Catch up on books, TV and movies
With all this free time on our hands, it’s the perfect time to dive into a book or TV show that requires a solid time commitment. We rounded up 10 such pop culture items, like the Harry Potter books, the seven-season run of Veep, and the three-hour long Irishman for you to sink your teeth into. When else will you have a solid stretch of interrupted hours to get through these guilt-free? If you’re on the lookout for something screen-free to do, check out this roundup, which includes activities like crafts, puzzles, home organization projects and more.
Self-isolation compounded with anxiety about the growing health crisis are not a great combination. Set aside a chunk of time—anything from a few minutes up to 30—each morning to meditate either on your own (if you’re not a beginner), or with the help of an app like Calm or Headspace. The New York Times also has a helpful guide on how to get you started. According to the Times, meditation is known to “reduce stress, increase calmness and clarity and promote happiness.” All of which is needed now more than ever.
Engage in regular exercise
Exercise has been proven to alleviate stress and strengthen immunity, so even with gyms and workout studios shutting down, it’s important to keep moving. Try to step out for a short walk each day to get some fresh air, but be sure to avoid crowded areas. For workouts at home, there are plenty of options from apps to live-streamed workouts. Check out our roundup of at-home workout options here.
Donate to local businesses
It’s easy to feel panicked about the future of our community, city and country as a result of this pandemic. But even from the confines of your home, there are ways in which you can help. Support local businesses, which will be the hardest hit during this period. Buy a gift card to your favourite neighbourhood cafe, spa, fashion boutique or bookstore which means they get an influx of money now, even though you’ll only redeem it later. And for those fortunate enough to have the means to stock their kitchens and keep themselves safe and entertained through this crisis, it’s a civic responsibility to help out those less fortunate.

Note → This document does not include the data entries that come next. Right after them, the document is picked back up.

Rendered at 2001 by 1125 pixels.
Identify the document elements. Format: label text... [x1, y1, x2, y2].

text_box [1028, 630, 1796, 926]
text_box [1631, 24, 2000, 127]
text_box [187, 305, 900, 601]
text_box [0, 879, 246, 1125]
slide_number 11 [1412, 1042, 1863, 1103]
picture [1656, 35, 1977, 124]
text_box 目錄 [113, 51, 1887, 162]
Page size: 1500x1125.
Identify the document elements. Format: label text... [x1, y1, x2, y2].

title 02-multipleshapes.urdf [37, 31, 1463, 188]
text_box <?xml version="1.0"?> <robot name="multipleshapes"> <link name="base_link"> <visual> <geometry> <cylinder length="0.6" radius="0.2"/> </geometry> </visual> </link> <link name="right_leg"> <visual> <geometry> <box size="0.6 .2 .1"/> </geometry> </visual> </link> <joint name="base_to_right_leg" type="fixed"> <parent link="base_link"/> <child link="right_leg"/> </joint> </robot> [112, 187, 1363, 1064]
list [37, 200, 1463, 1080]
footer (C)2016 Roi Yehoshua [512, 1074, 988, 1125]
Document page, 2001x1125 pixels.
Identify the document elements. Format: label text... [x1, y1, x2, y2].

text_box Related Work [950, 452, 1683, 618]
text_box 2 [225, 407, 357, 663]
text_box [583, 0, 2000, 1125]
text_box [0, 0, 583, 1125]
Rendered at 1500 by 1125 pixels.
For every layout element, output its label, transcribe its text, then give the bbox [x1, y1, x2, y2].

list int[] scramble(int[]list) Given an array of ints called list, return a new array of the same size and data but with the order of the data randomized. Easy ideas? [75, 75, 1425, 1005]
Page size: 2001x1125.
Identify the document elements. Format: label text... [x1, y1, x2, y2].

Take a leaf from Blake Lively and Ryan Reynolds’ book and donate to Food Banks Canada to help get low-income families through this difficult time.
— Ryan Reynolds (@VancityReynolds) March 16, 2020
Take care of your mental health
Reach out for counselling or therapy if you’re feeling overwhelmed by the news or by the loneliness of self-isolation. There are affordable services and helplines across Canada that offer support via text, phone or video. Head over to our roundup of resources here, and make sure to reach out if you’re feeling stressed, anxious or depressed with the current state of events.